Hello all. I am sorry for not posting for a couple weeks (assuming people are actually reading this, which I hope you are!). My life has gotten very busy and over the last three days, VERY DIFFERENT.
I have moved in the dorm at NU. Room 5218 in Guy Hall. I have unpacked all my things. Dined in the cafeteria, and gone through some fun but tiring orientation sessions, and the week still isn't over.
I love it here. The atmosphere and the faculty and staff are amazing. I know that I will able to grow in God SO much here, and I can't wait to delve into this new season of my Chrisitan walk. I know spiritually this is the best place I can be for me, at this moment.
I have been coping with the changes, I think, pretty well. I did have a slight melt down last night. And without giving too much of the "dramatic" details, I think it will just take some time to be able to find my place. I know I am supposed to be here spiritually, but socially I know it's going to take some time.
The girls on my floor are great! So many new faces and names, I love meeting people are hearing their life stories.
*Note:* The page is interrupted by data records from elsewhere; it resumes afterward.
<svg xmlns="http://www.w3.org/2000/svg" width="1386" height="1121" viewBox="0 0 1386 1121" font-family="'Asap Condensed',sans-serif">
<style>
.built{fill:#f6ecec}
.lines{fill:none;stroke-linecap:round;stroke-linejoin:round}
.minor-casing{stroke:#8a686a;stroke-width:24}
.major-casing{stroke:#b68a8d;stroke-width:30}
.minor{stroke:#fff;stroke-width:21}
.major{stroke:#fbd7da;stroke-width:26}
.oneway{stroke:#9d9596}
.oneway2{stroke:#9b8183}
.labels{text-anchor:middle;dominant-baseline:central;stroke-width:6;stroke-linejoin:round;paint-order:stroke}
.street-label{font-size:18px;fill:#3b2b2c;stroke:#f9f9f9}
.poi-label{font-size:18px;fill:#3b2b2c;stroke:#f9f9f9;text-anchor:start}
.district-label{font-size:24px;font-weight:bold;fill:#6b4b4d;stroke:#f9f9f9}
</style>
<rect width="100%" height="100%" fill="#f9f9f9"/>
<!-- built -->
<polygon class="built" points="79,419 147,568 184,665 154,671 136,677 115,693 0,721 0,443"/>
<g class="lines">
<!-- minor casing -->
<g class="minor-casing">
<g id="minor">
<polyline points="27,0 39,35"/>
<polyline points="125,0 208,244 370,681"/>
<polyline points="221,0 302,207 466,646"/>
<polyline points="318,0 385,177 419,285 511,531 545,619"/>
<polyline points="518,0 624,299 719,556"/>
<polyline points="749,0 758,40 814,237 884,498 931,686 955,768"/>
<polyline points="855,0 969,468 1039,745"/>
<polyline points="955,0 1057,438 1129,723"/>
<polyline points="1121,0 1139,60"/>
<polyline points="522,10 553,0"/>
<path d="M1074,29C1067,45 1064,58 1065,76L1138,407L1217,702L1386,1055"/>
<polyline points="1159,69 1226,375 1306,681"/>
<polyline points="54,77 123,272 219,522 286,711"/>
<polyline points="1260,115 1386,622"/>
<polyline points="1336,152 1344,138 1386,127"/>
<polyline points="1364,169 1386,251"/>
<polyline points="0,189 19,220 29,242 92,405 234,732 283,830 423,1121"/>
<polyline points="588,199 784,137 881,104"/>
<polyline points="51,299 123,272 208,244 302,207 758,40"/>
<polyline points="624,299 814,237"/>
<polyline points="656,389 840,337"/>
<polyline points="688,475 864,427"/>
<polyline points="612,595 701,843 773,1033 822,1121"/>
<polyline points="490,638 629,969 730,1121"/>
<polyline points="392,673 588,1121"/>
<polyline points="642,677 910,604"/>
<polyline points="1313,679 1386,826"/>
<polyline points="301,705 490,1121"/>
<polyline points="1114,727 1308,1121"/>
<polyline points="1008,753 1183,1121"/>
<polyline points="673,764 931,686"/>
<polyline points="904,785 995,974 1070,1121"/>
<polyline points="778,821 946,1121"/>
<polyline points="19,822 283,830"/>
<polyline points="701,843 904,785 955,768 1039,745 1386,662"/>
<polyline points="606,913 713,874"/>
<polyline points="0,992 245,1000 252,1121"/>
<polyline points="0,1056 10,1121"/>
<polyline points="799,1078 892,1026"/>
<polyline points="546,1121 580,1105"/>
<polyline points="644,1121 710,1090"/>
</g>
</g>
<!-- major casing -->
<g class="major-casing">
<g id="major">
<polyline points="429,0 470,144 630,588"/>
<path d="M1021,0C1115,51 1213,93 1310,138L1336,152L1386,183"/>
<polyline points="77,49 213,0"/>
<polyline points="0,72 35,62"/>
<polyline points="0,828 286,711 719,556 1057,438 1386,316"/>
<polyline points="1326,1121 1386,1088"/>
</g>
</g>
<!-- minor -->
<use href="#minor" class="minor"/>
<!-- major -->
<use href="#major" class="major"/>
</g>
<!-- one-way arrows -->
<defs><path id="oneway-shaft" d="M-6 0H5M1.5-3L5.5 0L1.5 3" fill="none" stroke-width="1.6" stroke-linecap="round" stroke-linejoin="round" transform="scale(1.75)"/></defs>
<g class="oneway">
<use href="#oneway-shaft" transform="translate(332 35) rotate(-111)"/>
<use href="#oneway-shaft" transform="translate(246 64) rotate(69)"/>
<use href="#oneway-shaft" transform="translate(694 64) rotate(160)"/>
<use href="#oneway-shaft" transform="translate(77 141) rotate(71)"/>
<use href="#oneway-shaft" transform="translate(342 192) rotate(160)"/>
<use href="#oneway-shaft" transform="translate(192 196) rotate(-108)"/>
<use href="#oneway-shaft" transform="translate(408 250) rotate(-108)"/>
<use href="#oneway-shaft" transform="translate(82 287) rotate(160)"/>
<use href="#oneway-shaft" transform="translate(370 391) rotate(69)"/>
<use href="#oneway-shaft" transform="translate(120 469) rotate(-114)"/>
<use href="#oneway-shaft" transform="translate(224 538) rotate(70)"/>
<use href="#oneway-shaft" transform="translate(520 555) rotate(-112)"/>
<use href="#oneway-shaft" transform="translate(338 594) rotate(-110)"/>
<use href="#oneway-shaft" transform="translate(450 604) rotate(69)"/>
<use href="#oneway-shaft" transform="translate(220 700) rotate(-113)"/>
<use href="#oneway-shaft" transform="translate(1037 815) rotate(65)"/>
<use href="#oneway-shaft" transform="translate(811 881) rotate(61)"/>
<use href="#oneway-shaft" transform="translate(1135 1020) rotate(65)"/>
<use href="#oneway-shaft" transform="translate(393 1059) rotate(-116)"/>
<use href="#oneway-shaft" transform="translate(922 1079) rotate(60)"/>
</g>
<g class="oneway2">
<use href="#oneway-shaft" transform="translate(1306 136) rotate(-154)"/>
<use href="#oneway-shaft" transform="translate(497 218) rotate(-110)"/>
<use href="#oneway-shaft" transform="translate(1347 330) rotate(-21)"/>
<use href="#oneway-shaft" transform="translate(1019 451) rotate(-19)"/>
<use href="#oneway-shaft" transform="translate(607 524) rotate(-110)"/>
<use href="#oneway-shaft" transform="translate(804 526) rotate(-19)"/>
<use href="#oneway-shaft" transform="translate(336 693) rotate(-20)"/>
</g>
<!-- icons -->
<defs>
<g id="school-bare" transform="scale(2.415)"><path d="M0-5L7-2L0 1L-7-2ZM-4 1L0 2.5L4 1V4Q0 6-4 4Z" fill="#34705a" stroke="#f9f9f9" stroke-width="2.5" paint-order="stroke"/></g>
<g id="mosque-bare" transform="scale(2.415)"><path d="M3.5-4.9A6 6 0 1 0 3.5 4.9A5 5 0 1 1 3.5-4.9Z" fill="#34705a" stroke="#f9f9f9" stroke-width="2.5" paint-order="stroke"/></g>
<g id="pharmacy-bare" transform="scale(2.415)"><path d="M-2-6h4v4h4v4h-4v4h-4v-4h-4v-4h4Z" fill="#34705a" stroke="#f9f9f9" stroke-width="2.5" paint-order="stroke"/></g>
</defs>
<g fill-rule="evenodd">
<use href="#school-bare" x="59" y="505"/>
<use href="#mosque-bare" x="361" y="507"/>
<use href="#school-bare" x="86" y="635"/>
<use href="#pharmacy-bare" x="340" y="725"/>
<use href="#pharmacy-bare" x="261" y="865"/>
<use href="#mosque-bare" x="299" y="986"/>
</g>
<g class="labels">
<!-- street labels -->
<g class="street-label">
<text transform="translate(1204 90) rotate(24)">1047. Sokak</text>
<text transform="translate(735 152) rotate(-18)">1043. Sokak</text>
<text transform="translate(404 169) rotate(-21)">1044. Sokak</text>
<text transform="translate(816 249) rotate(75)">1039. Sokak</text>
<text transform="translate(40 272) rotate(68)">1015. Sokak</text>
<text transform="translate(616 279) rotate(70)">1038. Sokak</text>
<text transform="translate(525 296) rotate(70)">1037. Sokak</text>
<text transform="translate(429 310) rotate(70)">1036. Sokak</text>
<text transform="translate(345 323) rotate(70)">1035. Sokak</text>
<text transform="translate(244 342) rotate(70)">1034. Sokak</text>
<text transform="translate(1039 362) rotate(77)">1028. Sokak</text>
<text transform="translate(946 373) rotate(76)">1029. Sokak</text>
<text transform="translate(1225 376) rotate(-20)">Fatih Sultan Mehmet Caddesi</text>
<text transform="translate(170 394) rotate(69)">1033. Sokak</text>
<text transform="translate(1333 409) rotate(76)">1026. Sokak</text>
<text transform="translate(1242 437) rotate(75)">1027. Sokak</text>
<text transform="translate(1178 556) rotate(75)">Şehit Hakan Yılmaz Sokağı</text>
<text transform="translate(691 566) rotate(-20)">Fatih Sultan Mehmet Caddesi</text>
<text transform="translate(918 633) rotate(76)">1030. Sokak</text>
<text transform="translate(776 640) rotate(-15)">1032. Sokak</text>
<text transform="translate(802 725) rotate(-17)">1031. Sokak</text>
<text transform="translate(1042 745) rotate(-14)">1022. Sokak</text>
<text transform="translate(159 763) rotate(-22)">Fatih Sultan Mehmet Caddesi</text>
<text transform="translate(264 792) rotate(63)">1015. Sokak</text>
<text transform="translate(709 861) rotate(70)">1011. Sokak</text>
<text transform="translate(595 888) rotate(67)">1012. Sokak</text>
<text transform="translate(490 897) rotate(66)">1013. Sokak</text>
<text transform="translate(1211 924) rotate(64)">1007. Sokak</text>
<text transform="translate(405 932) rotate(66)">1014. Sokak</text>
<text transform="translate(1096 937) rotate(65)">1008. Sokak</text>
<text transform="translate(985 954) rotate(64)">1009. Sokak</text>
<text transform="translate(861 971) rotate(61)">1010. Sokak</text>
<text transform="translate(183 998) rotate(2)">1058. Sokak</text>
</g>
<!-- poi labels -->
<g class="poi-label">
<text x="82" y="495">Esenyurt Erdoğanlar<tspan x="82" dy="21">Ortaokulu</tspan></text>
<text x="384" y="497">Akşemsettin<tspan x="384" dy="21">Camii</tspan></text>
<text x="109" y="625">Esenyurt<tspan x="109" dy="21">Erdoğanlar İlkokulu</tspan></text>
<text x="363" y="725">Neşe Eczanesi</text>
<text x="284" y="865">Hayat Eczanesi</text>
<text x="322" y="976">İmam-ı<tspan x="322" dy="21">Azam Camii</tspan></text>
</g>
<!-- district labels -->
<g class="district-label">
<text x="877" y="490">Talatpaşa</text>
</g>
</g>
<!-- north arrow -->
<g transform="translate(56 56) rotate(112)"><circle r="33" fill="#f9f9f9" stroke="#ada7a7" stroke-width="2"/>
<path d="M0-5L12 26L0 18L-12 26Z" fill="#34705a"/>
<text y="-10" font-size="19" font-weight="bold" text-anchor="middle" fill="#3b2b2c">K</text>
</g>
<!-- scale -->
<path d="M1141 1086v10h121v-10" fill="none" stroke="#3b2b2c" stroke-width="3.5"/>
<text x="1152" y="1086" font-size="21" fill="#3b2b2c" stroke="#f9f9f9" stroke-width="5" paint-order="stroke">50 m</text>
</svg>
I think that's the great thing about having a roommate you don't know. You get to meet and find ou that a person who you might-have-never-even-met's dislikes, likes, passions, and their purpose. It's an awesome experience (although I knew my roommate beforehand...).
One thing I know this whole experience is going to teach me is to fully rely on God and what He has in store for me. That even in the times when I feel a meltdown coming on or feel lonely or rejected or without friends, that I can always count on Him to be around. I always have Him when I need a hand to pick me back up. It's a comforin feeling and I hold onto that with everything I have.
Readers, this is a new start for me. A start I know will end up being a great turning point in my life, even if in the meantime I feel unsure or insecure. God's plans for me are WAY greater than the circumstances of this world. I can get through this.